Not completely controlled
And here he also grabs the Cinema 1200 by the Achilles heel. For what the subwoofer has of power and muscle, it lacks in finesse. For the 12-inch is not completely controlled when the goung gets tough. Once the woofer is set in motion, the amplifier is not completely able to hold it back.
Whether it’s the amplifier, a slightly too small magnet on the woofer or a combination of both, we cannot tell. But would we prefer a more disciplined bass? Yes, definitely!
This is particularly audible on music. The double bass on Laura Marling’s Soothing, which is usually deep and massive, but also dry and detailed, is admittedly also massive here – but far from dry and not particularly detailed. The complexity that reveals that it is a double bass and not an electric bass is lacking; the subwoofer just takes the notes and scoops them out. Without caring a shred about sophistication.
It sounds far bolder with electronic music and rap, which is as hard-hitting as we can remember hearing from any other soundbar. But even Drake has timbre in the bass that deserves to come out, which the Klipsch Cinema 1200 cares very little about.
Klipsch or Samsung?
By comparison, our favorite heavy-duty soundbar, the Samsung HW-Q950A, is more restrained when it needs to be. It has power and can play loud, but it is also somewhat more refined than Klipsch. Although even Samsung sounds more like a cinema than a chamber concert hall, to put it that way.
But the Samsung soundbar is more balanced and can handle a wider scope.
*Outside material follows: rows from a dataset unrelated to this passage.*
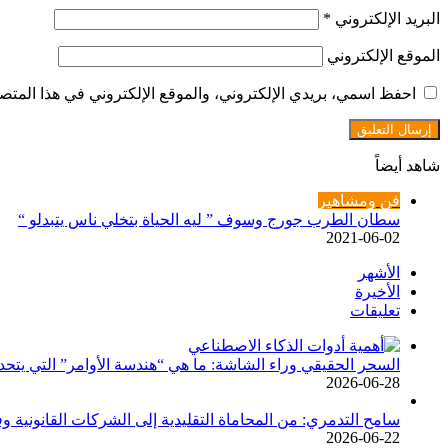
البريد الإلكتروني
*
الموقع الإلكتروني
احفظ اسمي، بريدي الإلكتروني، والموقع الإلكتروني في هذا المتصف
شاهد أيضاً
إغلاق
فن ومشاهير
سطان الطرب جورج وسوف ” ليه الحياة بتخلي ناس يتبدلو “
2021-06-02
الأشهر
الأخيرة
تعليقات
السحر الحقيقي وراء الشاشة: ما هي “هندسة الأوامر” التي يتحد
2026-06-28
سامح التدمري: من المحاماة التقليدية إلى الشركات القانوني
2026-06-22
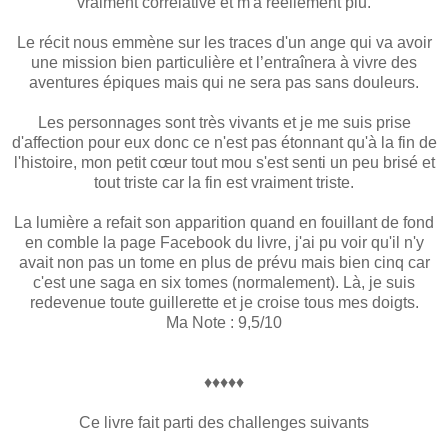
vraiment corrélative et m'a réellement plu.
Le récit nous emmène sur les traces d'un ange qui va avoir
une mission bien particulière et l’entraînera à vivre des
aventures épiques mais qui ne sera pas sans douleurs.
Les personnages sont très vivants et je me suis prise
d'affection pour eux donc ce n'est pas étonnant qu'à la fin de
l'histoire, mon petit cœur tout mou s'est senti un peu brisé et
tout triste car la fin est vraiment triste.
La lumière a refait son apparition quand en fouillant de fond
en comble la page Facebook du livre, j'ai pu voir qu'il n'y
avait non pas un tome en plus de prévu mais bien cinq car
c'est une saga en six tomes (normalement). Là, je suis
redevenue toute guillerette et je croise tous mes doigts.
Ma Note : 9,5/10
♦♦♦♦♦
Ce livre fait parti des challenges suivants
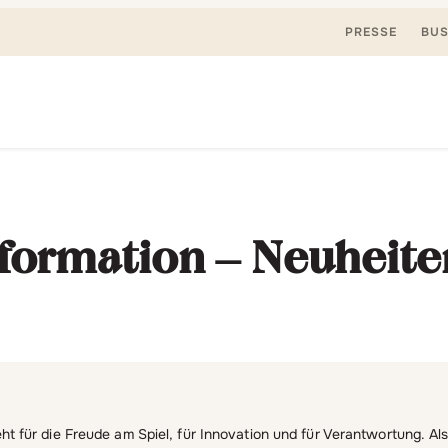
PRESSE
BUS
Suchen
nden, spielen. Jetzt & hier.
nach:
formation – Neuheit
t für die Freude am Spiel, für Innovation und für Verantwortung. Al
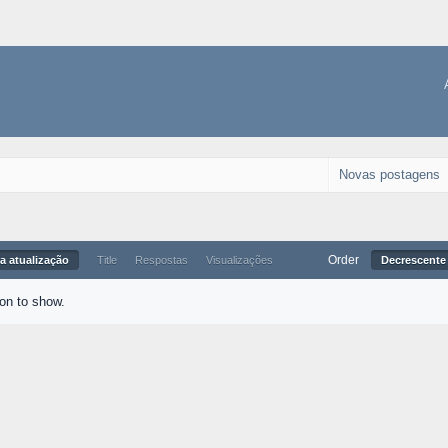
Novas postagens
Order
a atualização
Title
Respostas
Visualizações
Decrescente 
ion to show.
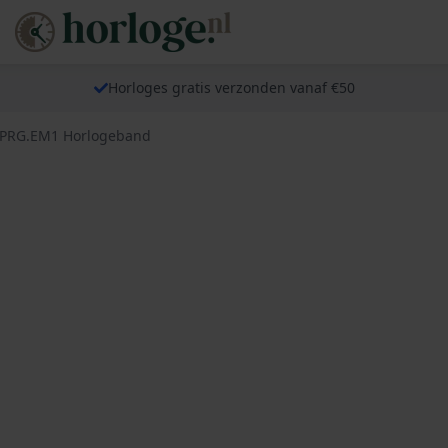
Horloges gratis verzonden vanaf €50
IPRG.EM1 Horlogeband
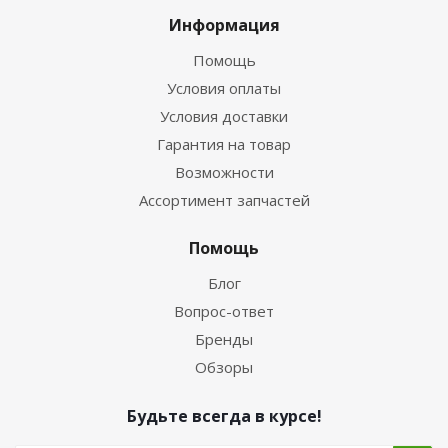
Информация
Помощь
Условия оплаты
Условия доставки
Гарантия на товар
Возможности
Ассортимент запчастей
Помощь
Блог
Вопрос-ответ
Бренды
Обзоры
Будьте всегда в курсе!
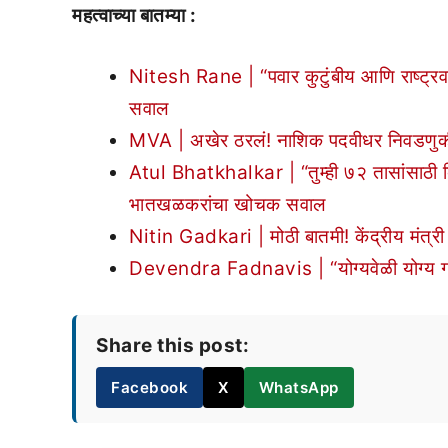
महत्वाच्या बातम्या :
Nitesh Rane | “पवार कुटुंबीय आणि राष्ट्रवादी 
सवाल
MVA | अखेर ठरलं! नाशिक पदवीधर निवडणुकीत 
Atul Bhatkhalkar | “तुम्ही ७२ तासांसाठी बि
भातखळकरांचा खोचक सवाल
Nitin Gadkari | मोठी बातमी! केंद्रीय मंत्र
Devendra Fadnavis | “योग्यवेळी योग्य गोष
Share this post:
Facebook
X
WhatsApp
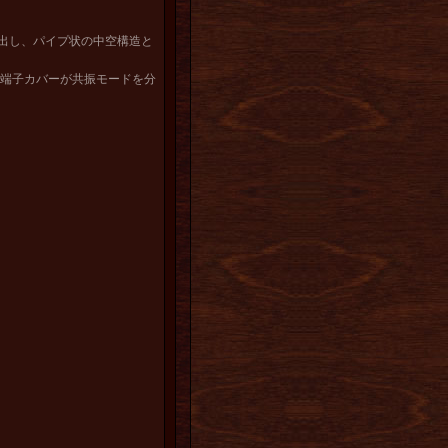
出し、パイプ状の中空構造と
の端子カバーが共振モードを分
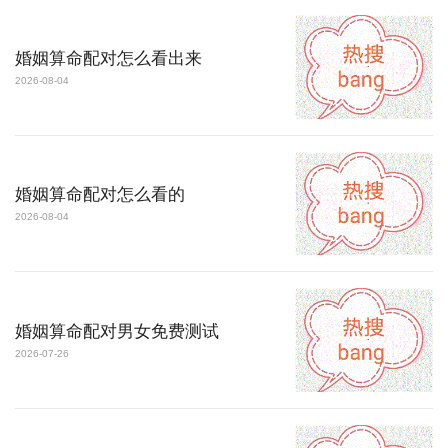
婚姻算命配对怎么看出来
2026-08-04
婚姻算命配对怎么看的
2026-08-04
婚姻算命配对男女免费测试
2026-07-26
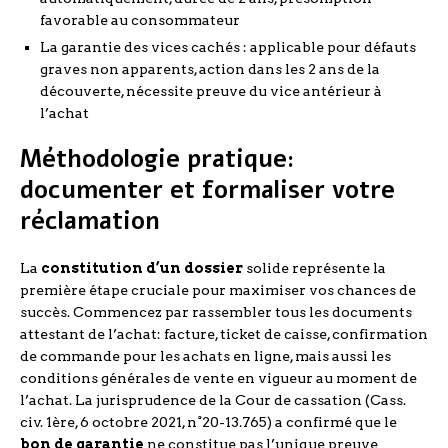
favorable au consommateur
La garantie des vices cachés : applicable pour défauts
graves non apparents, action dans les 2 ans de la
découverte, nécessite preuve du vice antérieur à
l’achat
Méthodologie pratique:
documenter et formaliser votre
réclamation
La
constitution d’un dossier
solide représente la
première étape cruciale pour maximiser vos chances de
succès. Commencez par rassembler tous les documents
attestant de l’achat: facture, ticket de caisse, confirmation
de commande pour les achats en ligne, mais aussi les
conditions générales de vente en vigueur au moment de
l’achat. La jurisprudence de la Cour de cassation (Cass.
civ. 1ère, 6 octobre 2021, n°20-13.765) a confirmé que le
bon de garantie
ne constitue pas l’unique preuve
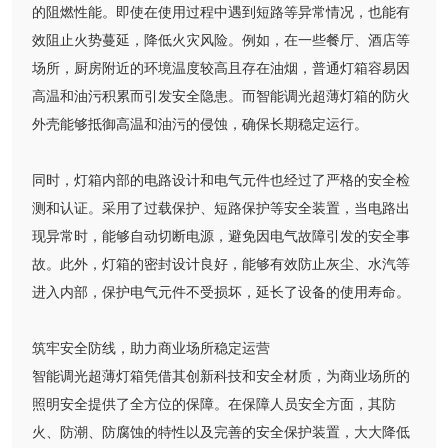
的阻燃性能。即使在使用过程中遇到短路等异常情况，也能有
效阻止火势蔓延，降低火灾风险。例如，在一些餐厅、酒店等
场所，厨房附近的环境温度较高且存在油烟，普通灯箱容易因
高温和油污积累而引发安全隐患。而智能调光超薄灯箱的防火
外壳能够抵御高温和油污的侵蚀，确保长期稳定运行。
同时，灯箱内部的电路设计和电气元件也经过了严格的安全检
测和认证。采用了过载保护、短路保护等安全装置，当电路出
现异常时，能够自动切断电源，避免因电气故障引发的安全事
故。此外，灯箱的密封设计良好，能够有效防止灰尘、水汽等
进入内部，保护电气元件不受损坏，延长了设备的使用寿命。
筑牢安全防线，助力商业场所稳定运营
智能调光超薄灯箱凭借其创新科技和安全材质，为商业场所的
照明安全提供了全方位的保障。在保障人员安全方面，其防
火、防潮、防腐蚀的特性以及完善的安全保护装置，大大降低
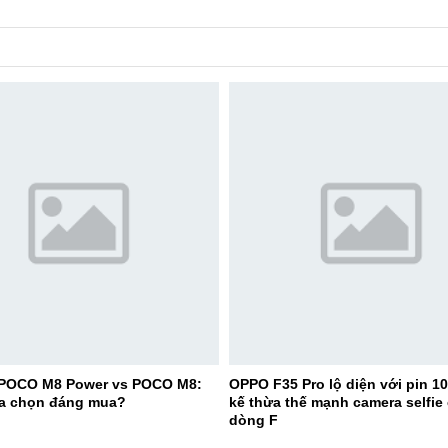
 POCO M8 Power vs POCO M8:
OPPO F35 Pro lộ diện với pin 1
ựa chọn đáng mua?
kế thừa thế mạnh camera selfie
dòng F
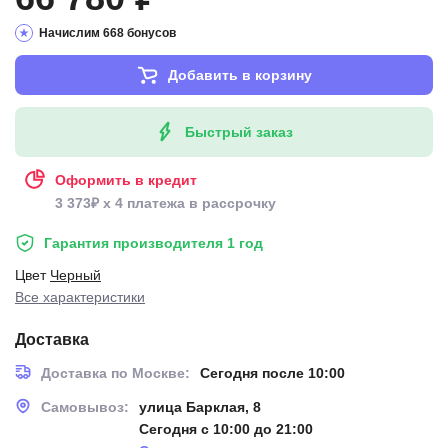
Начислим 668 бонусов
Добавить в корзину
Быстрый заказ
Оформить в кредит
3 373₽ x 4 платежа в рассрочку
Гарантия производителя 1 год
Цвет
Черный
Все характеристики
Доставка
Доставка по Москве:
Сегодня после 10:00
Самовывоз:
улица Барклая, 8
Сегодня с 10:00 до 21:00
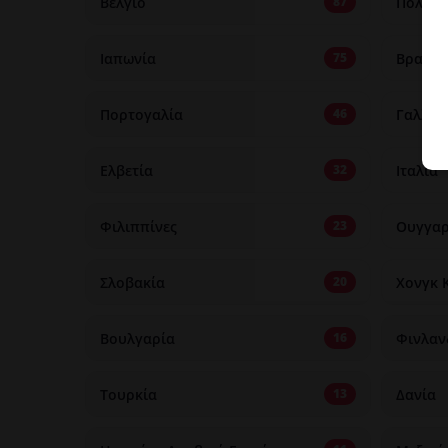
Βέλγιο
Πολωνί
87
Ιαπωνία
Βραζιλ
75
Πορτογαλία
Γαλλία
46
Ελβετία
Ιταλία
32
Φιλιππίνες
Ουγγαρ
23
Σλοβακία
Χονγκ 
20
Βουλγαρία
Φινλαν
16
Τουρκία
Δανία
13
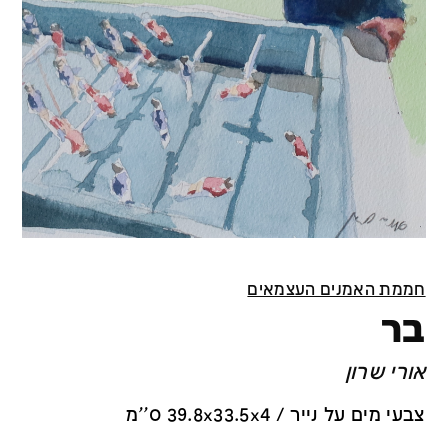
חממת האמנים העצמאים
בר
אורי שרון
צבעי מים על נייר / 39.8x33.5x4 ס''מ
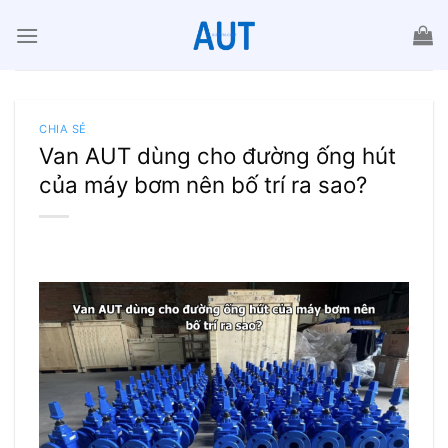
Chuyển
đến
nội
dung
CHIA SẺ
Van AUT dùng cho đường ống hút
của máy bơm nên bố trí ra sao?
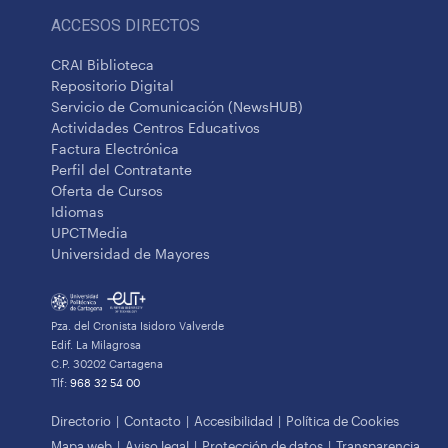
ACCESOS DIRECTOS
CRAI Biblioteca
Repositorio Digital
Servicio de Comunicación (NewsHUB)
Actividades Centros Educativos
Factura Electrónica
Perfil del Contratante
Oferta de Cursos
Idiomas
UPCTMedia
Universidad de Mayores
Pza. del Cronista Isidoro Valverde
Edif. La Milagrosa
C.P. 30202 Cartagena
Tlf:
968 32 54 00
Directorio
Contacto
Accesibilidad
Política de Cookies
Mapa web
Aviso legal
Protección de datos
Transparencia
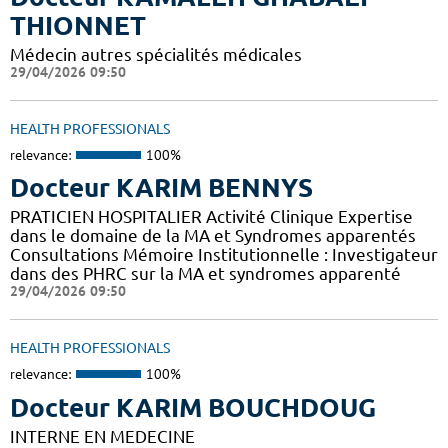
THIONNET
Médecin autres spécialités médicales
29/04/2026 09:50
HEALTH PROFESSIONALS
relevance:
100%
Docteur KARIM BENNYS
PRATICIEN HOSPITALIER Activité Clinique Expertise
dans le domaine de la MA et Syndromes apparentés
Consultations Mémoire Institutionnelle : Investigateur
dans des PHRC sur la MA et syndromes apparenté
29/04/2026 09:50
HEALTH PROFESSIONALS
relevance:
100%
Docteur KARIM BOUCHDOUG
INTERNE EN MEDECINE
And it makes an even bigger three-dimensional bubble of sound. And although it is looser in the deep bass than the Klipsch sub, it still has more finesse and better tonality. On the other hand, it does not threaten to tear down the walls like Klipsch. The entertainment factor no one can match Klipsch on.
The Klipsch Cinema 1200 with rear speakers and subwoofer is an expensive soundbar system. For the same money, you can get a good home theater system consisting of separate components, and it is probably also possible to get both bigger and better sound if you pick the best speakers in the budget class. But success is by means guaranteed, and it’s certainly not as easy to set up.
The movie and TV experiences with this system run in circles around other soundbars, not least thanks to the large subwoofer that plays bass with an unheard physicallity. But also the speakers in the soundbar itself sound natural and have excellent control over the dynamics.
The impression of build quality is disappointing, and we think there is a lack of finesse and sophistication on music. When we do hand out a top character anyway, it’s primarily because this soundbar system is beyond anything else on film.